Re: Novice linux java coder needs help getting progs to run

From:
Tom Anderson <twic@urchin.earth.li>
Newsgroups:
comp.lang.java.programmer
Date:
Tue, 25 Aug 2009 14:16:39 +0100
Message-ID:
<alpine.DEB.1.10.0908251410140.29307@urchin.earth.li>
On Sat, 22 Aug 2009, Arne Vajh?j wrote:

Tom Anderson wrote:

On Wed, 19 Aug 2009, boltar2003@yahoo.co.uk wrote:

On Tue, 18 Aug 2009 20:49:14 -0700
Roedy Green <see_website@mindprod.com.invalid> wrote:

On 18 Aug 2009 11:20:24 +0200, I V <ivlenin@gmail.com> wrote, quoted
or indirectly quoted someone who said :

java hello


or better still
java Hello

Class names should start with a capital letter as should the
Hello.java file it lives in.


Why? It looks daft and is more hassle to type


Them's the rules. In practice, you don't run real apps that way, you run
then as executable JARs:

java -jar hello.jar


Maybe I am bit weird but I would use:

java -cp hello.jar HelloWorld

for command line - I consider the executable jar feature to
be mostly a GUI double click feature.


I think of it as an application packaging feature. I guess it's largely a
matter of taste. Although:

  When you use this option, the JAR file is the source of all user
  classes, and other user class path settings are ignored.

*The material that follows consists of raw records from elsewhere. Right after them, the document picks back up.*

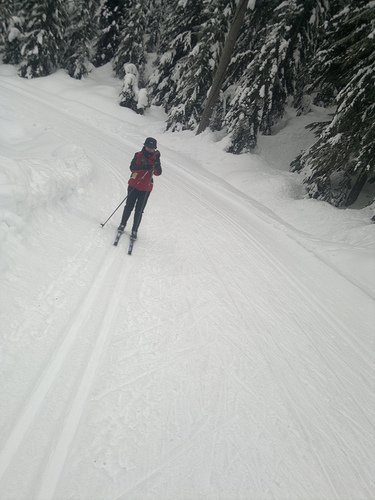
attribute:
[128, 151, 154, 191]
coat — red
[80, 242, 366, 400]
trail — snowy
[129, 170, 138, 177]
pocket — yellow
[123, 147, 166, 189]
jacket — red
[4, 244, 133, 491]
ski trail — curved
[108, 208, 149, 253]
skis — black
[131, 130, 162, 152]
hat — black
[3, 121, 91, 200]
side bank — ungroomed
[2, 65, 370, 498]
trail — groomed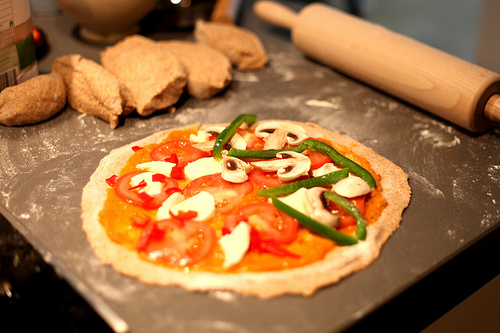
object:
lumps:
[4, 19, 274, 131]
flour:
[3, 131, 70, 232]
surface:
[4, 42, 499, 328]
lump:
[0, 63, 65, 140]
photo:
[1, 0, 491, 328]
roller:
[233, 1, 499, 150]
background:
[4, 0, 499, 56]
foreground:
[7, 111, 495, 329]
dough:
[79, 115, 417, 305]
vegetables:
[208, 113, 383, 270]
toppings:
[99, 107, 393, 276]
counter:
[12, 12, 490, 326]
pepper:
[212, 115, 376, 253]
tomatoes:
[107, 119, 387, 281]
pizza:
[80, 111, 414, 296]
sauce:
[98, 119, 380, 268]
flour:
[14, 117, 107, 152]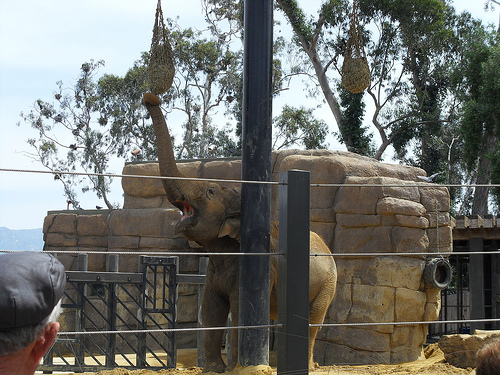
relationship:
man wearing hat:
[5, 359, 43, 371] [1, 256, 59, 350]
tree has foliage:
[320, 120, 425, 164] [387, 7, 433, 53]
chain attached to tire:
[414, 185, 444, 252] [418, 251, 464, 297]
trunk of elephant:
[139, 89, 194, 200] [128, 97, 327, 362]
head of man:
[3, 356, 18, 364] [5, 359, 43, 371]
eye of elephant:
[203, 188, 223, 203] [128, 97, 327, 362]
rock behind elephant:
[325, 300, 430, 366] [128, 97, 327, 362]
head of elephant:
[3, 356, 18, 364] [128, 97, 327, 362]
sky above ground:
[42, 17, 92, 35] [407, 354, 431, 366]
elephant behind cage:
[128, 97, 327, 362] [175, 247, 197, 367]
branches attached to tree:
[346, 62, 428, 131] [320, 120, 425, 164]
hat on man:
[1, 256, 59, 350] [5, 359, 43, 371]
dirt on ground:
[328, 362, 354, 374] [407, 354, 431, 366]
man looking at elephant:
[5, 359, 43, 371] [128, 97, 327, 362]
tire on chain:
[418, 251, 464, 297] [414, 185, 444, 252]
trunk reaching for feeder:
[139, 89, 194, 200] [125, 28, 201, 92]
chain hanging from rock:
[414, 185, 444, 252] [325, 300, 430, 366]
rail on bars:
[137, 251, 158, 275] [64, 278, 181, 367]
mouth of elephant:
[173, 201, 199, 225] [128, 97, 327, 362]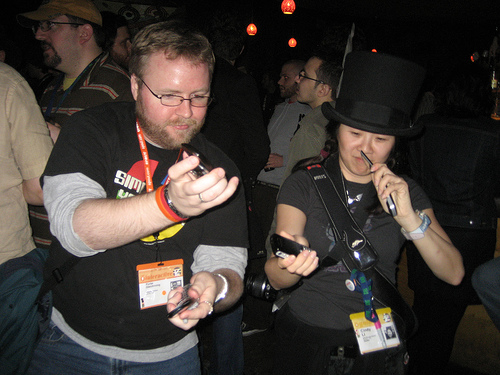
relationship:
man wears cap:
[23, 0, 137, 257] [21, 1, 108, 34]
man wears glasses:
[23, 0, 137, 257] [30, 18, 81, 35]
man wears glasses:
[279, 54, 343, 199] [295, 70, 326, 90]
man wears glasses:
[25, 18, 254, 375] [132, 70, 212, 114]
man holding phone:
[25, 18, 254, 375] [164, 279, 199, 322]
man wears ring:
[25, 18, 254, 375] [192, 191, 208, 209]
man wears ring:
[25, 18, 254, 375] [198, 299, 216, 316]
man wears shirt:
[25, 18, 254, 375] [37, 96, 250, 367]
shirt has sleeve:
[37, 96, 250, 367] [37, 111, 109, 191]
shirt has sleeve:
[37, 96, 250, 367] [198, 160, 252, 250]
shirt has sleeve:
[37, 96, 250, 367] [190, 167, 252, 294]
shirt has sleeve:
[37, 96, 250, 367] [37, 120, 114, 265]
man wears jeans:
[25, 18, 254, 375] [22, 309, 201, 374]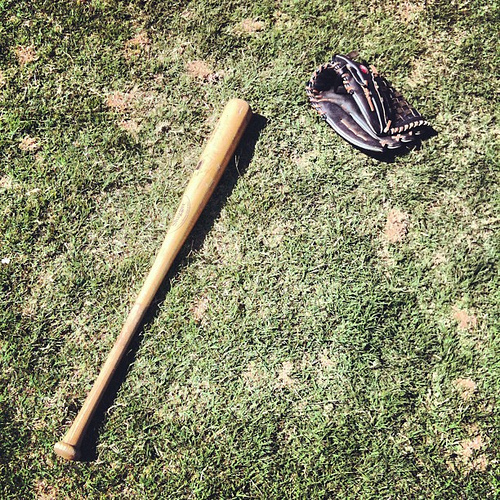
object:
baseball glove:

Which you might think was a good thing from a hygeine perspective.

Also, i thought that java would only pay attention to the Class-Path
entries in the manifest in -jar mode, but perhaps i'm imagining that.

on systems which are case sensitive (ie almost all of them except
Windows).


It makes no difference if the system is case sensitive or not. If it is
case sensitive, it will say 'file not found' if the case is wrong, and if
it isn't, it will say 'class format error', because the file hello.class
contains a class called Hello, and java is case-sensitive internally.


Actually:

java.lang.NoClassDefFoundError: hello (wrong name: Hello)


Oh, cool. I remember seeing a much less helpful message in the past,
although i confess my memory may be faulty.